For all parts that touch a surface, add 1-2mm thick silicone padding to the contact points. My clamp base has silicone pads on both jaws, so it doesn't slip even on a wobbly, spill-covered café table, and it doesn't leave scratch marks on wooden table edges or park bench slats. For parts that sit on flat surfaces (like my stabilizer foot), I added small rubber feet that grip even smooth, slippery surfaces like train window sills or café countertops.
If you're designing attachments for use on fabric surfaces (like bus or train seats), add a small removable weight to the base of your clamp--- I use a 1 ounce fishing weight that tucks into a small slot on the bottom of my clamp base, so it doesn't slide around when the vehicle turns or stops suddenly. No fancy hardware required, just a weight that's heavy enough to hold the loom steady but light enough to carry in your bag.
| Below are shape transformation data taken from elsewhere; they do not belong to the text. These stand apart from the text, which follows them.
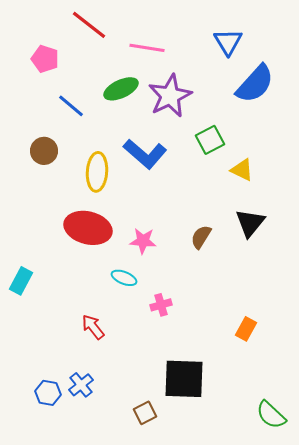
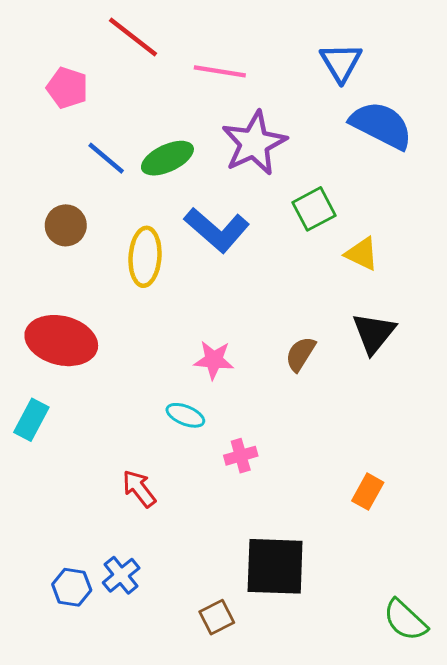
blue semicircle: (255, 84) -> (381, 125), turned -105
green ellipse: (121, 89) -> (167, 158), moved
red ellipse: (88, 228) -> (61, 341), moved

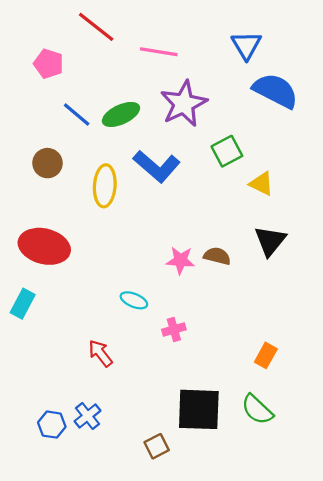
brown semicircle: (301, 354) -> (217, 256), turned 72
pink star: (214, 360) -> (180, 260), moved
green semicircle: (405, 620) -> (257, 409), moved

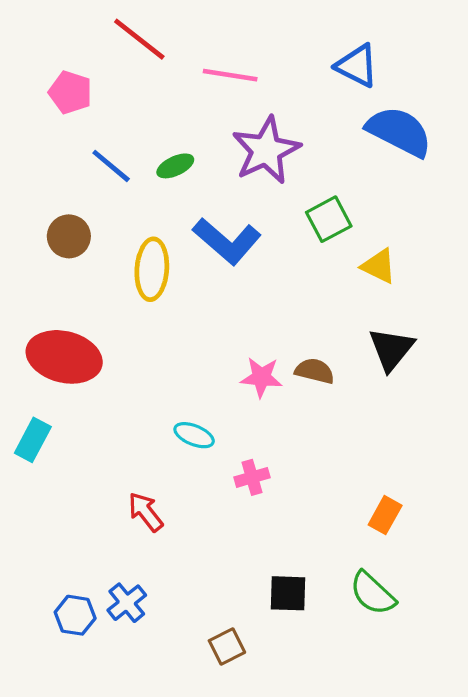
blue triangle: (246, 45) -> (357, 66), turned -32
green ellipse: (121, 114) -> (175, 166), size x0.7
black square: (199, 409) -> (288, 593), size x0.6

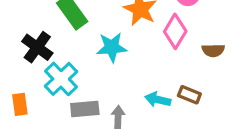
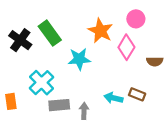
black cross: (37, 47) -> (20, 40), moved

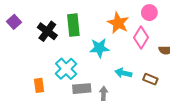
green rectangle: (50, 33) -> (73, 25), turned 30
cyan arrow: (113, 98) -> (123, 73), moved

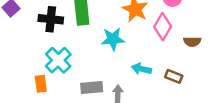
black cross: (47, 31) -> (51, 19), turned -30
cyan cross: (66, 69) -> (58, 60), moved

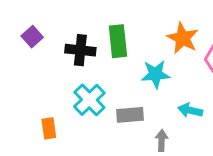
orange rectangle: (41, 84) -> (49, 128), moved
gray rectangle: (92, 87) -> (130, 115), moved

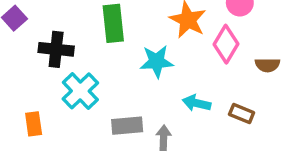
black cross: (80, 50) -> (56, 49), moved
gray rectangle: (130, 115) -> (127, 126), moved

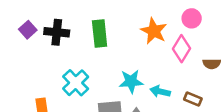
black cross: (56, 49) -> (57, 32), moved
cyan star: (157, 61) -> (131, 81), moved

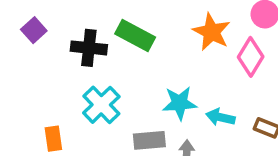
black cross: (57, 32) -> (89, 48), moved
green rectangle: (100, 34) -> (135, 35), turned -56

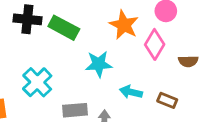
black cross: (89, 48) -> (27, 19), moved
cyan star: (180, 103) -> (99, 64), moved

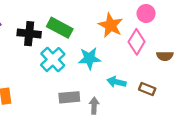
black cross: (27, 19) -> (29, 34), moved
cyan cross: (37, 82) -> (53, 60), moved

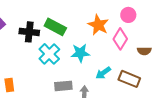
cyan arrow: (117, 82) -> (103, 73), turned -49
brown rectangle: (147, 89) -> (129, 79), size x1.5

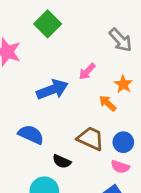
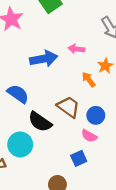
pink arrow: (87, 71) -> (76, 49), turned 42
black semicircle: (62, 161) -> (40, 122), size x1.5

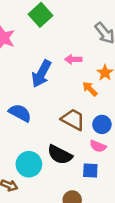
blue arrow: (44, 59) -> (41, 74), turned 136
black semicircle: (40, 122) -> (60, 155), moved
blue square: (79, 158) -> (90, 170), turned 35

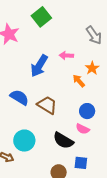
brown trapezoid: (73, 119) -> (47, 105), moved
black semicircle: (60, 155) -> (63, 140), moved
blue square: (90, 170) -> (81, 163), moved

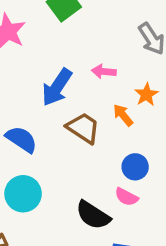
brown trapezoid: (47, 105) -> (83, 128), moved
cyan circle: (24, 141) -> (23, 194), moved

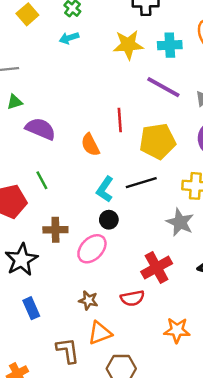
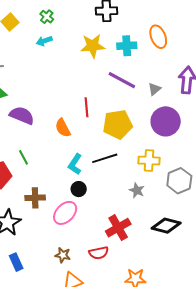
gray star: (180, 222) -> (137, 190), size x0.7

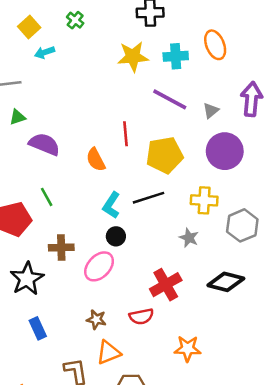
cyan arrow: (44, 41) -> (45, 52), moved

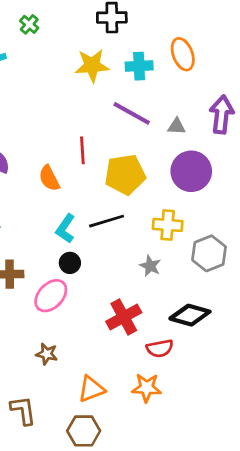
gray triangle: (211, 111) -> (177, 126), turned 42
red semicircle: (141, 316) -> (160, 348), moved
orange triangle: (109, 353) -> (91, 389), moved

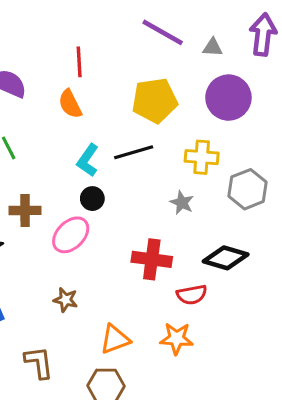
red line: (82, 150) -> (79, 62), moved
red cross: (124, 317) -> (152, 259), turned 36

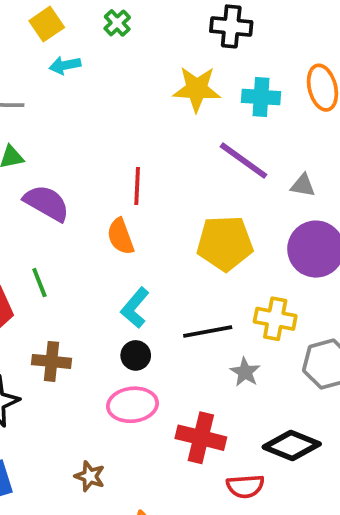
black line: (134, 152) -> (208, 332), moved
pink ellipse: (71, 235) -> (133, 405), moved, turned 33

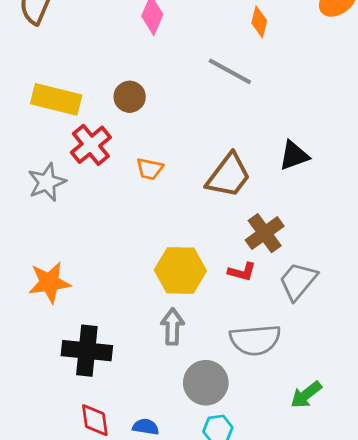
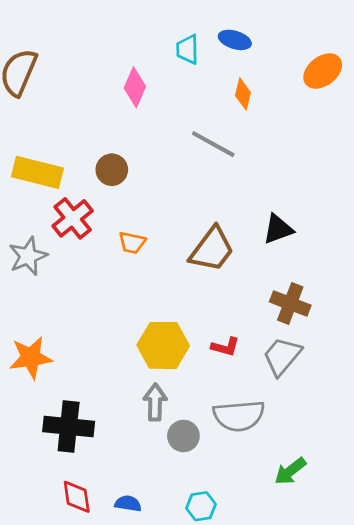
brown cross: (265, 233) -> (290, 304), moved, turned -33
gray circle: (206, 383) -> (183, 436), moved, size x0.7

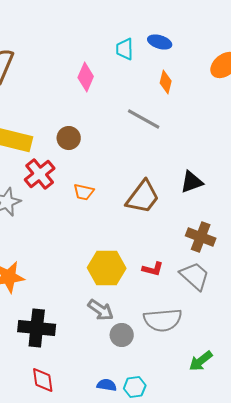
gray trapezoid: (282, 356) -> (195, 276), turned 92
gray arrow: (155, 402) -> (101, 310), turned 124
blue semicircle: (128, 504) -> (107, 385), moved

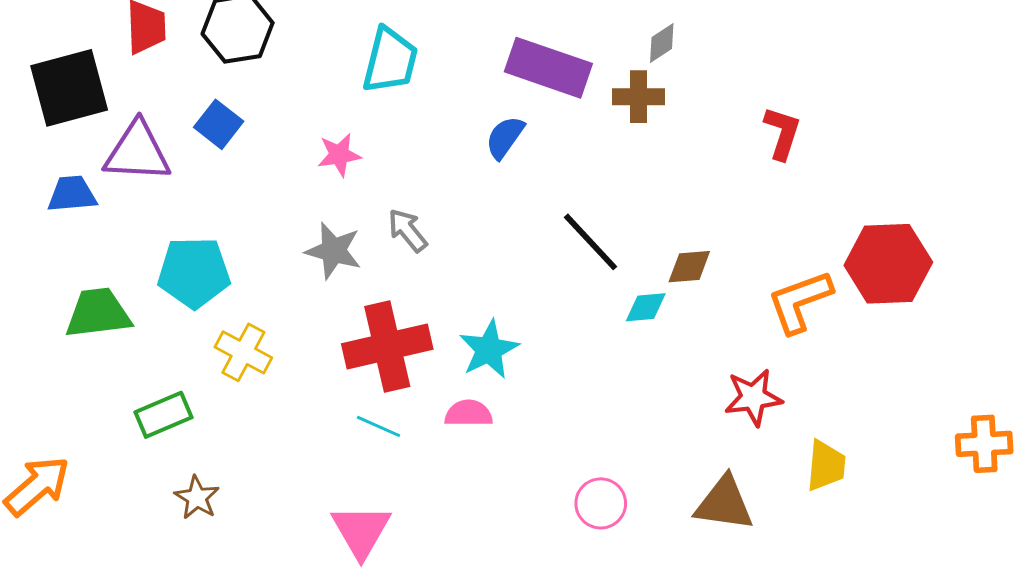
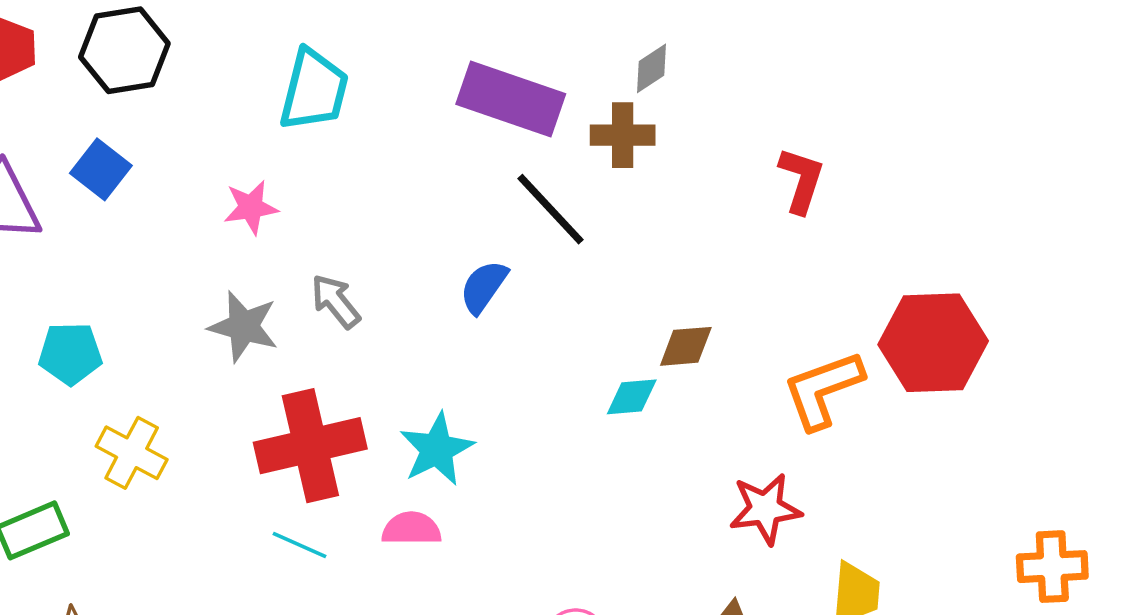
blue semicircle: (505, 137) -> (484, 287), moved
black line: (591, 242) -> (550, 209), moved
cyan pentagon: (194, 272) -> (70, 354), size x0.7

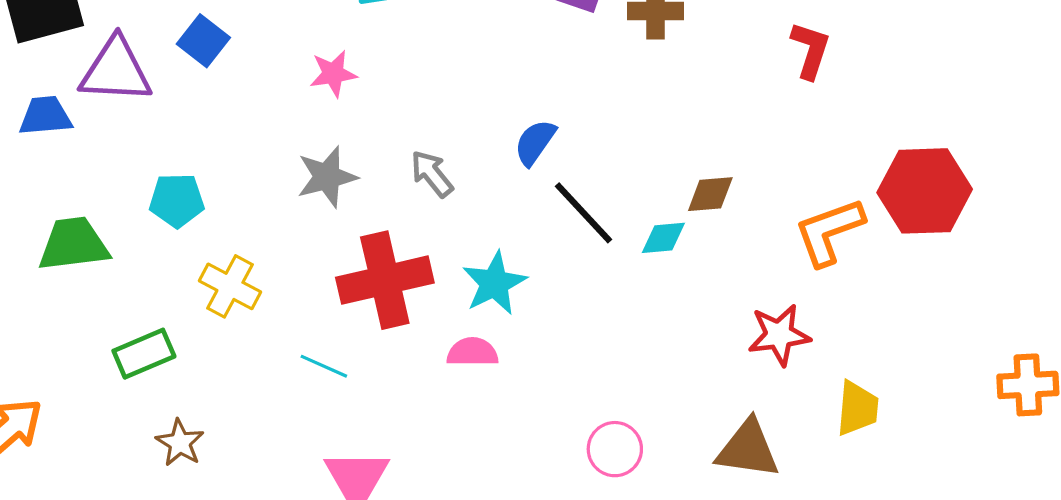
black line: (550, 209) -> (584, 213), moved
gray arrow: (336, 301) -> (432, 174), moved
gray star: (244, 326) -> (327, 177), turned -30
cyan line: (300, 545) -> (324, 366), moved

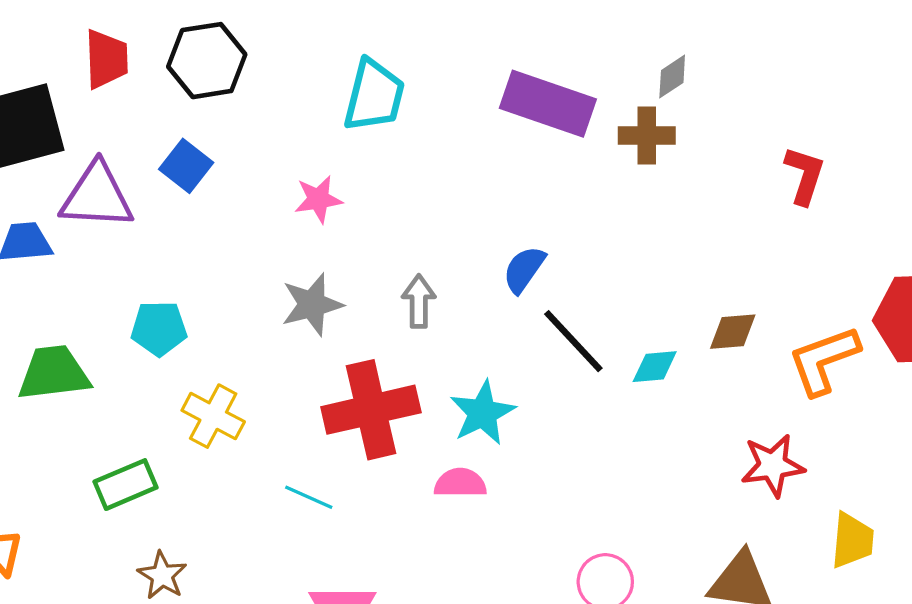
gray arrow: (432, 174) -> (419, 301), turned 39
brown diamond: (710, 194) -> (733, 332), moved

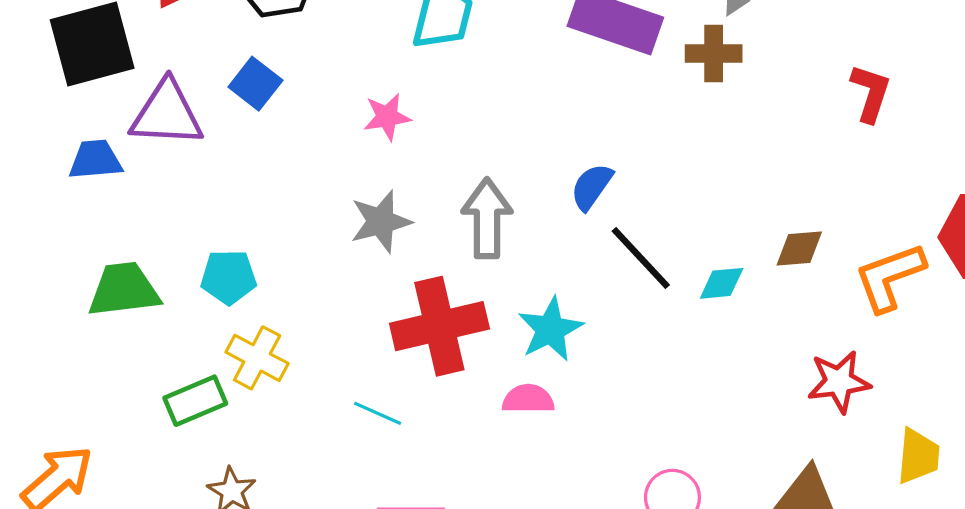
gray arrow: (419, 301) -> (487, 218), size x1.5
cyan pentagon: (159, 328) -> (229, 277), moved
yellow cross: (213, 416) -> (257, 358), moved

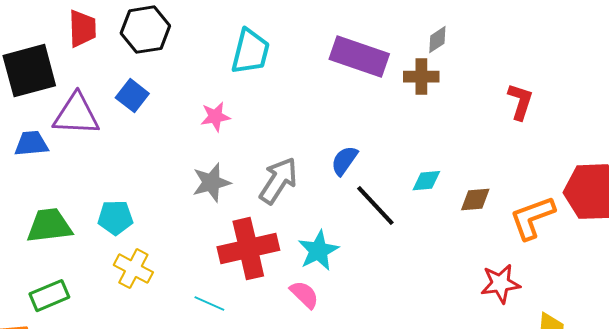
gray arrow: (487, 218) -> (278, 181), turned 33
cyan diamond: (722, 283) -> (426, 181), moved
pink semicircle: (528, 399) -> (304, 295), turned 44
green rectangle: (195, 401) -> (49, 296), moved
Test Your Prototypes in Real Urban Conditions, Not Just on Your Kitchen Table
When I finished my first prototype clamp base, I tested it on my stable kitchen table for 2 hours and thought it was perfect. The next day, I took it to a coffee shop with a wobbly table, and the clamp slipped off 10 minutes into my weaving session, sending a half-finished scarf flying into a latte.
Now I test every new prototype in 3 different real-world conditions before I consider it finished:
- A wobbly, uneven café table
- A slatted park bench
- A moving bus or train (if you don't take public transit, test it on a bumpy car ride, or even while walking slowly around your house with the loom clamped to a portable table)
If a part slips, wobbles, or feels awkward to use in any of those conditions, I tweak the design before I finalize it. For example, my first slat adapter was designed for 1-inch wide park bench slats, but when I tested it at a park in Portland, the slats were 1.5 inches wide, so I added a small sliding adjustment mechanism that lets you widen or narrow the adapter between 1 and 2 inches with no tools, no extra parts required.
3 Common Mistakes to Avoid When Designing Your Attachments
- Don't overcomplicate your connection system. I spent a week trying to design a magnetic connection system for my parts, only to find that the magnets weren't strong enough to hold the loom steady when the bus hit a bump, and they kept falling out of the slots when I jostled my bag. Stick to simple press-fit slots or carabiner clips for the most reliable, low-fuss connections.
- Don't use flimsy materials. PLA, the most common 3D printing filament, is brittle and will crack if you drop it, or warp if it gets left in a hot car. Use PETG or ABS for 3D printed parts, or hardwood (like maple or oak) for wooden parts, which holds up to drops, spills, and being squished in a crowded bag.
- Don't forget to account for extra warp length. When you're weaving on the go, you'll be shifting your position, adjusting the loom, and moving around more than you would in a studio, so your warp will stretch more than usual. Add an extra 6-12 inches of warp length to your loom when you set up, so you don't run out of warp mid-project when you're on the go.
Last month, I wove a full 3-foot wide tapestry of the Seattle skyline on my commute, weaving 30 minutes a day on the bus, using only my modular attachments to hold the loom steady. I didn't drop a single pick, the warp never went slack, and all my attachments fit in my pocket the whole time.
Designing modular loom attachments for portable urban weaving doesn't require fancy tools or years of woodworking experience. Start small, build only the parts you actually need for the spaces you weave in, and test them in the real, messy conditions you'll be using them in. Once you have a system that works for you, you'll never have to miss a weaving session because you don't have a dedicated studio space again.